▶ _O QUE SE ESPERA_
Dê continuidade ao texto sobre o desempenho dos partidos nas eleições parlamentares, escrevendo o que vem após a última frase apresentada.

▶ _TRECHO FORNECIDO_
*****
O oficialismo encolhe, com quedas significativas na Frente Ampla (de 24 para 17 cadeiras) e no Partido Comunista (de 12 para 11, compensado pela vitória de Karol Cariola no Senado). O Socialismo Democrático também registra perdas; PL e PPD se mantêm com leve baixa; o Partido Radical perde sua legalidade.
A Democracia Cristã, por sua vez, tem motivos para comemorar: mantém 8 deputados e conserva os senadores Huenchumilla e Provoste. Já Demócratas e Amarillos perdem sua legalidade.
A esquerda não oficialista implode
As tentativas de união entre AH, FRVS, PP, AVP, PH, PI e PEV fracassaram por desconfianças e divergências, resultando em três listas — e no desastre eleitoral subsequente. Apenas a FRVS elegeu deputados (Mulet em Atacama e Alinco em Aysén), esta última com Calisto no Senado. AH elegeu apenas Ana María Gazmuri. Todos perdem legalidade. Os demais partidos não elegeram ninguém.
Se unidos, poderiam ter concentrado cerca de 10% do eleitorado. A fragmentação os eliminou de disputas-chave na RM e em Concepción.
*****
▶ _DADOS DO EXERCÍCIO_
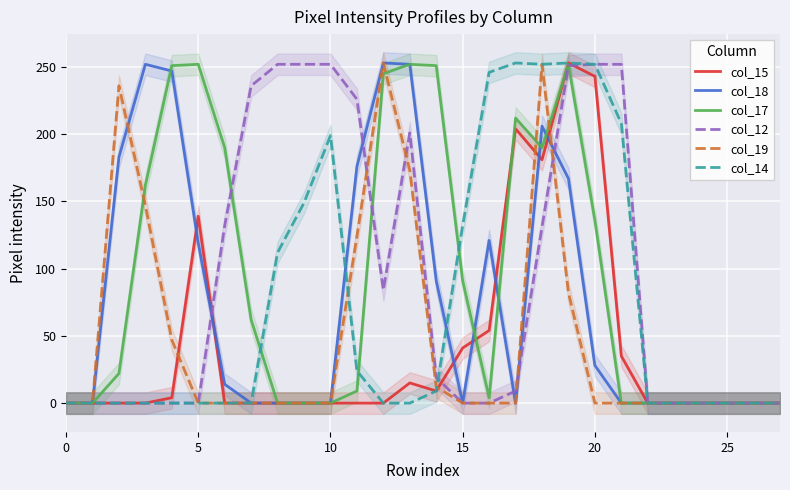

What is the average value of the col_19 series?

47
*****
▶ _RESULTADO DA TAREFA_
Conclusões
Os setores reacionários, liderados por José Antonio Kast, seguem avançando. Sua vitória sobre Chile Vamos no primeiro turno — somada ao desempenho de sua lista parlamentar — consolida sua liderança nacional. O filho de um militante nazista e pinochetista ferrenho emerge como o novo eixo da direita chilena.
A esquerda obtém sua pior votação desde o fim da ditadura. O “medo da ultradireita” esgotou-se como estratégia. Será necessário apresentar propostas concretas que dialoguem com o eleitorado de Parisi e até de Matthei para formar maioria no segundo turno.
O Congresso será hegemonizado pela direita, que encontrará facilidade para avançar com uma agenda neoliberal e securitária — especialmente em temas como migração, populismo penal e redução de impostos a empresários. Temas morais como aborto e direitos LGBTQ+ devem enfrentar mais resistência.
A esquerda e os setores populares precisam oferecer um projeto de país para o século XXI. Os apelos para “frear a ultradireita” são insuficientes quando governos progressistas adotam militarização, populismo penal e agendas extrativistas. É difícil convocar uma maioria desejosa de mudanças quando se assume uma agenda que contradiz esse desejo.
Por isso, Jara precisa diferenciar-se do governo e assumir propostas populares capazes de alterar o eixo do debate, como o saque dos fundos de pensão, somado a medidas de seu programa — salário vital de $750.000 e redução de 20% nas contas de luz.
Ainda há um mês de campanha. E, enquanto houver vontade de lutar, o cenário segue em aberto.
Vamos à batalha até 14 de dezembro.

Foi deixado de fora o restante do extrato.